::: SELECTED EXCERPT

10 February 2016
How stable is the West Antarctic Ice Sheet?
Posted by Lauren Lipuma
Exceeding critical temperature limits in the Southern Ocean may cause the collapse of ice sheets and a sharp rise in sea levels, a new study finds
By Folke Mehrtens
A future warming of the Southern Ocean caused by rising greenhouse gas concentrations in the atmosphere may severely disrupt the stability of the West Antarctic Ice Sheet, which would raise sea levels by several meters, according to new research. A temperature increase of 2 degrees Celsius (3.6 degrees Fahrenheit) would be enough to initiate irreversible melting of the ice sheet, the new study found.
“Given a business-as-usual scenario of global warming, the collapse of the West Antarctic [Ice Sheet] could proceed very rapidly and the West Antarctic ice masses could completely disappear within the next 1,000 years,” said Johannes Sutter, a climate scientist at the Alfred Wegener Institute, Helmholtz Centre for Polar and Marine Research (AWI) in Bremerhaven, Germany, the study’s lead author.

::::::
::: DATASET EXTRACT

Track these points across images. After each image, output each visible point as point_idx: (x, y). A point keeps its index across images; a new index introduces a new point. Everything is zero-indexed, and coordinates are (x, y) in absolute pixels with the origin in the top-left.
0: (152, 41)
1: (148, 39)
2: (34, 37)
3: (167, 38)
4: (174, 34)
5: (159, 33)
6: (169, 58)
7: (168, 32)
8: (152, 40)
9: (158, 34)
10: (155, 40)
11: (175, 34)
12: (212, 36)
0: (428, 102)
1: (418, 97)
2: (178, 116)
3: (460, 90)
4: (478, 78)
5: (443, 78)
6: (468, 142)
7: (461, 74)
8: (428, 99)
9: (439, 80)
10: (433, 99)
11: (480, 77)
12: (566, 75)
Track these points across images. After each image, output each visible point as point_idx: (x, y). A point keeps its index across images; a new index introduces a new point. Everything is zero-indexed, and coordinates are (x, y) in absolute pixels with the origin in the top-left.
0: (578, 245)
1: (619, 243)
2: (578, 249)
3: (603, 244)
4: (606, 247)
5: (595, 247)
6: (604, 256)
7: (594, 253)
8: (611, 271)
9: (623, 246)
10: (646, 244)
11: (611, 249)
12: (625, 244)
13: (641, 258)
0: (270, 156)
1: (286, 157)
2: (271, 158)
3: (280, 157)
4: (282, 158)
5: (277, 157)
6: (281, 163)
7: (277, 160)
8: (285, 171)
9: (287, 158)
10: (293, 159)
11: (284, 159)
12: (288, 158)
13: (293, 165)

::::::

## TASKS FOR THIS EXERCISE
1. List every person named in the piece on West Antarctic Ice Sheet stability.
2. Answer these from the piece on West Antarctic Ice Sheet stability:
(a) What temperature increase would be enough to start irreversible melting of the ice sheet?
(b) Within what time span could the West Antarctic ice masses completely disappear under a business-as-usual scenario?
(c) In what city is the Alfred Wegener Institute located?

## TASK ANSWERS
1.
Lauren Lipuma
Folke Mehrtens
Johannes Sutter

2.
(a) 2 degrees Celsius (3.6 degrees Fahrenheit)
(b) Within the next 1,000 years
(c) Bremerhaven, Germany